- **Exercise directions**: Type every record exactly as it appears.

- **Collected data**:
+ + + + +

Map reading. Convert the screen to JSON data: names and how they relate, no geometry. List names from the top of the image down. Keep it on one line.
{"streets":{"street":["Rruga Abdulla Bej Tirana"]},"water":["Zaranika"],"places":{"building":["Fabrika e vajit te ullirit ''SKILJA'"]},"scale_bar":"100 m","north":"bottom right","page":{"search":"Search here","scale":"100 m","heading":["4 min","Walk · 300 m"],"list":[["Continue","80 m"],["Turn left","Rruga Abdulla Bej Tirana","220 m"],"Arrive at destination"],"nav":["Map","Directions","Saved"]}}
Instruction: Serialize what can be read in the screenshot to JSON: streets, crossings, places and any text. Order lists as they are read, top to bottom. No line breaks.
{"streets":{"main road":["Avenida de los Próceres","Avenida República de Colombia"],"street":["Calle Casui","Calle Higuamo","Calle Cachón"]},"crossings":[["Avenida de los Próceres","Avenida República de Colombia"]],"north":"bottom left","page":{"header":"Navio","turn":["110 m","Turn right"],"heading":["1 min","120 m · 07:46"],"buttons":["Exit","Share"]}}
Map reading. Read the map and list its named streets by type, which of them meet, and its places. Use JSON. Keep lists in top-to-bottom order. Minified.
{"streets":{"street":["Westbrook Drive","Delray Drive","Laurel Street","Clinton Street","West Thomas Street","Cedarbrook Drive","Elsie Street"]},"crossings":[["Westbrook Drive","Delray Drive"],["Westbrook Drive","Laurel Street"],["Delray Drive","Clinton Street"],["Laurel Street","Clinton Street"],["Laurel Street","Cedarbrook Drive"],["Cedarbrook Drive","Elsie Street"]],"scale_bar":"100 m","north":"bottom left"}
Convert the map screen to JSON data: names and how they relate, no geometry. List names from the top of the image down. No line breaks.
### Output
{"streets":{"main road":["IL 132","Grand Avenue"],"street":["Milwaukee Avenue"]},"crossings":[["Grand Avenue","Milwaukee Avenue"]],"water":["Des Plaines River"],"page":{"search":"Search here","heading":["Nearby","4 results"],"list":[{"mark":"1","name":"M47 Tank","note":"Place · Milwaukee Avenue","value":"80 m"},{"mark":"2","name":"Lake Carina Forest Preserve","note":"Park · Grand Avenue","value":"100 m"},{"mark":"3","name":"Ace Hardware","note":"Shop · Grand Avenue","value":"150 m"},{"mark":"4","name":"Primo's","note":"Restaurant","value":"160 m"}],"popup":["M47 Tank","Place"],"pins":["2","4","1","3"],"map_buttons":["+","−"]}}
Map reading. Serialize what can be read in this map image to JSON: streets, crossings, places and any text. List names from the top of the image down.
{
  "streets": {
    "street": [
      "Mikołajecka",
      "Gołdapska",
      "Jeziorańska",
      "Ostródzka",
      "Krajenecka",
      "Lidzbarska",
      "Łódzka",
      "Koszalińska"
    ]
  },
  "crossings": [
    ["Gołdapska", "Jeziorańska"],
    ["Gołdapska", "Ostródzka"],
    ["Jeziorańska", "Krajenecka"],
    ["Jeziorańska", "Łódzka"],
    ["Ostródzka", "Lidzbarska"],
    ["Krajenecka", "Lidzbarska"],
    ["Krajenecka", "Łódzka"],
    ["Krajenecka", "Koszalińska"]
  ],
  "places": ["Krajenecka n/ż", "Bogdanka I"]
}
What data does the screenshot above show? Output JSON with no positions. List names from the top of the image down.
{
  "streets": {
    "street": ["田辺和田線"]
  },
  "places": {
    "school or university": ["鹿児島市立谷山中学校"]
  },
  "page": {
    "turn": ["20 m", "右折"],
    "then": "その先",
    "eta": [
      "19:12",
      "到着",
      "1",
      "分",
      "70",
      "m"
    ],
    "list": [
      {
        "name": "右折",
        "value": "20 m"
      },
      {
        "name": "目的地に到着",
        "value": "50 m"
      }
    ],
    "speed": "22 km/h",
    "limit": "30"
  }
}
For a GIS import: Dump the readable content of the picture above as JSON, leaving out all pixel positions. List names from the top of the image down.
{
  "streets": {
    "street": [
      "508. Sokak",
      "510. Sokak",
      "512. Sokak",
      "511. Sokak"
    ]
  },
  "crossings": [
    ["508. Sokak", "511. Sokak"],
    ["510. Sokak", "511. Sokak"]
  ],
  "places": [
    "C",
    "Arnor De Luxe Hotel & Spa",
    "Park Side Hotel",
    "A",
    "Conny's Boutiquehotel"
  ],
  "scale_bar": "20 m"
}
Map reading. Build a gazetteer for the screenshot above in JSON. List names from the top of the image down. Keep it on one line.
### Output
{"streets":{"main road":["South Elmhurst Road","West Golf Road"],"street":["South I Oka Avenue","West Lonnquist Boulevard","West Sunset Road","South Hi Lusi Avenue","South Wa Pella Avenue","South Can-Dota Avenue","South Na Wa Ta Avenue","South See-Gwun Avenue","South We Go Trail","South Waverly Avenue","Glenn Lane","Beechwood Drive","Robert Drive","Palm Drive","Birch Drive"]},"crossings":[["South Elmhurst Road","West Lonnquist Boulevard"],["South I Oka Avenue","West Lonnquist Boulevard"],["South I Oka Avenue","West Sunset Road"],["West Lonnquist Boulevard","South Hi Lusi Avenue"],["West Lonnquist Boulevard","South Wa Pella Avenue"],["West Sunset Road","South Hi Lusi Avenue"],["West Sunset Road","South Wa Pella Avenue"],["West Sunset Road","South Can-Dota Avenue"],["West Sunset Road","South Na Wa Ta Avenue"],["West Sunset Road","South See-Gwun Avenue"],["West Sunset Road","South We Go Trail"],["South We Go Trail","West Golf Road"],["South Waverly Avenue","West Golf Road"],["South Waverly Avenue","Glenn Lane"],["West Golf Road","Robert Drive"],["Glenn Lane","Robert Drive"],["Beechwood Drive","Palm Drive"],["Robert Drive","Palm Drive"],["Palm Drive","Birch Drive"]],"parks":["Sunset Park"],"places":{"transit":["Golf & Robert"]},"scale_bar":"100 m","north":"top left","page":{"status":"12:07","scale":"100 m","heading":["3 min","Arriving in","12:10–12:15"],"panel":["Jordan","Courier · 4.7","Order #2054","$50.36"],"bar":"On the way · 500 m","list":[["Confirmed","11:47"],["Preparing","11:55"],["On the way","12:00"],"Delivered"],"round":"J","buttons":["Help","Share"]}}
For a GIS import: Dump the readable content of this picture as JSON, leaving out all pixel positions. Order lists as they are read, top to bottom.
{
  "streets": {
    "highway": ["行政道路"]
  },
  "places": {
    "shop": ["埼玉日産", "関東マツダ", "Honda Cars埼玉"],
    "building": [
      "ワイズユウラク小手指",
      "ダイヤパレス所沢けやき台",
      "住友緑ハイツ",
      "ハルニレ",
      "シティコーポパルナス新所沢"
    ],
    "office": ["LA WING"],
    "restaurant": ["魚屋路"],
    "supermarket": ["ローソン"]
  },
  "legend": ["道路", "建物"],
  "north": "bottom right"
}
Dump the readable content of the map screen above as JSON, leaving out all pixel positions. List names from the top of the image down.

+ + + + +

- **Answer section**:
Map reading. Convert the screen to JSON data: names and how they relate, no geometry. List names from the top of the image down. Keep it on one line.
{"streets":{"street":["Rruga Abdulla Bej Tirana"]},"water":["Zaranika"],"places":{"building":["Fabrika e vajit te ullirit ''SKILJA'"]},"scale_bar":"100 m","north":"bottom right","page":{"search":"Search here","scale":"100 m","heading":["4 min","Walk · 300 m"],"list":[["Continue","80 m"],["Turn left","Rruga Abdulla Bej Tirana","220 m"],"Arrive at destination"],"nav":["Map","Directions","Saved"]}}
Instruction: Serialize what can be read in the screenshot to JSON: streets, crossings, places and any text. Order lists as they are read, top to bottom. No line breaks.
{"streets":{"main road":["Avenida de los Próceres","Avenida República de Colombia"],"street":["Calle Casui","Calle Higuamo","Calle Cachón"]},"crossings":[["Avenida de los Próceres","Avenida República de Colombia"]],"north":"bottom left","page":{"header":"Navio","turn":["110 m","Turn right"],"heading":["1 min","120 m · 07:46"],"buttons":["Exit","Share"]}}
Map reading. Read the map and list its named streets by type, which of them meet, and its places. Use JSON. Keep lists in top-to-bottom order. Minified.
{"streets":{"street":["Westbrook Drive","Delray Drive","Laurel Street","Clinton Street","West Thomas Street","Cedarbrook Drive","Elsie Street"]},"crossings":[["Westbrook Drive","Delray Drive"],["Westbrook Drive","Laurel Street"],["Delray Drive","Clinton Street"],["Laurel Street","Clinton Street"],["Laurel Street","Cedarbrook Drive"],["Cedarbrook Drive","Elsie Street"]],"scale_bar":"100 m","north":"bottom left"}
Convert the map screen to JSON data: names and how they relate, no geometry. List names from the top of the image down. No line breaks.
### Output
{"streets":{"main road":["IL 132","Grand Avenue"],"street":["Milwaukee Avenue"]},"crossings":[["Grand Avenue","Milwaukee Avenue"]],"water":["Des Plaines River"],"page":{"search":"Search here","heading":["Nearby","4 results"],"list":[{"mark":"1","name":"M47 Tank","note":"Place · Milwaukee Avenue","value":"80 m"},{"mark":"2","name":"Lake Carina Forest Preserve","note":"Park · Grand Avenue","value":"100 m"},{"mark":"3","name":"Ace Hardware","note":"Shop · Grand Avenue","value":"150 m"},{"mark":"4","name":"Primo's","note":"Restaurant","value":"160 m"}],"popup":["M47 Tank","Place"],"pins":["2","4","1","3"],"map_buttons":["+","−"]}}
Map reading. Serialize what can be read in this map image to JSON: streets, crossings, places and any text. List names from the top of the image down.
{
  "streets": {
    "street": [
      "Mikołajecka",
      "Gołdapska",
      "Jeziorańska",
      "Ostródzka",
      "Krajenecka",
      "Lidzbarska",
      "Łódzka",
      "Koszalińska"
    ]
  },
  "crossings": [
    ["Gołdapska", "Jeziorańska"],
    ["Gołdapska", "Ostródzka"],
    ["Jeziorańska", "Krajenecka"],
    ["Jeziorańska", "Łódzka"],
    ["Ostródzka", "Lidzbarska"],
    ["Krajenecka", "Lidzbarska"],
    ["Krajenecka", "Łódzka"],
    ["Krajenecka", "Koszalińska"]
  ],
  "places": ["Krajenecka n/ż", "Bogdanka I"]
}
What data does the screenshot above show? Output JSON with no positions. List names from the top of the image down.
{
  "streets": {
    "street": ["田辺和田線"]
  },
  "places": {
    "school or university": ["鹿児島市立谷山中学校"]
  },
  "page": {
    "turn": ["20 m", "右折"],
    "then": "その先",
    "eta": [
      "19:12",
      "到着",
      "1",
      "分",
      "70",
      "m"
    ],
    "list": [
      {
        "name": "右折",
        "value": "20 m"
      },
      {
        "name": "目的地に到着",
        "value": "50 m"
      }
    ],
    "speed": "22 km/h",
    "limit": "30"
  }
}
For a GIS import: Dump the readable content of the picture above as JSON, leaving out all pixel positions. List names from the top of the image down.
{
  "streets": {
    "street": [
      "508. Sokak",
      "510. Sokak",
      "512. Sokak",
      "511. Sokak"
    ]
  },
  "crossings": [
    ["508. Sokak", "511. Sokak"],
    ["510. Sokak", "511. Sokak"]
  ],
  "places": [
    "C",
    "Arnor De Luxe Hotel & Spa",
    "Park Side Hotel",
    "A",
    "Conny's Boutiquehotel"
  ],
  "scale_bar": "20 m"
}
Map reading. Build a gazetteer for the screenshot above in JSON. List names from the top of the image down. Keep it on one line.
### Output
{"streets":{"main road":["South Elmhurst Road","West Golf Road"],"street":["South I Oka Avenue","West Lonnquist Boulevard","West Sunset Road","South Hi Lusi Avenue","South Wa Pella Avenue","South Can-Dota Avenue","South Na Wa Ta Avenue","South See-Gwun Avenue","South We Go Trail","South Waverly Avenue","Glenn Lane","Beechwood Drive","Robert Drive","Palm Drive","Birch Drive"]},"crossings":[["South Elmhurst Road","West Lonnquist Boulevard"],["South I Oka Avenue","West Lonnquist Boulevard"],["South I Oka Avenue","West Sunset Road"],["West Lonnquist Boulevard","South Hi Lusi Avenue"],["West Lonnquist Boulevard","South Wa Pella Avenue"],["West Sunset Road","South Hi Lusi Avenue"],["West Sunset Road","South Wa Pella Avenue"],["West Sunset Road","South Can-Dota Avenue"],["West Sunset Road","South Na Wa Ta Avenue"],["West Sunset Road","South See-Gwun Avenue"],["West Sunset Road","South We Go Trail"],["South We Go Trail","West Golf Road"],["South Waverly Avenue","West Golf Road"],["South Waverly Avenue","Glenn Lane"],["West Golf Road","Robert Drive"],["Glenn Lane","Robert Drive"],["Beechwood Drive","Palm Drive"],["Robert Drive","Palm Drive"],["Palm Drive","Birch Drive"]],"parks":["Sunset Park"],"places":{"transit":["Golf & Robert"]},"scale_bar":"100 m","north":"top left","page":{"status":"12:07","scale":"100 m","heading":["3 min","Arriving in","12:10–12:15"],"panel":["Jordan","Courier · 4.7","Order #2054","$50.36"],"bar":"On the way · 500 m","list":[["Confirmed","11:47"],["Preparing","11:55"],["On the way","12:00"],"Delivered"],"round":"J","buttons":["Help","Share"]}}
For a GIS import: Dump the readable content of this picture as JSON, leaving out all pixel positions. Order lists as they are read, top to bottom.
{
  "streets": {
    "highway": ["行政道路"]
  },
  "places": {
    "shop": ["埼玉日産", "関東マツダ", "Honda Cars埼玉"],
    "building": [
      "ワイズユウラク小手指",
      "ダイヤパレス所沢けやき台",
      "住友緑ハイツ",
      "ハルニレ",
      "シティコーポパルナス新所沢"
    ],
    "office": ["LA WING"],
    "restaurant": ["魚屋路"],
    "supermarket": ["ローソン"]
  },
  "legend": ["道路", "建物"],
  "north": "bottom right"
}
Dump the readable content of the map screen above as JSON, leaving out all pixel positions. List names from the top of the image down.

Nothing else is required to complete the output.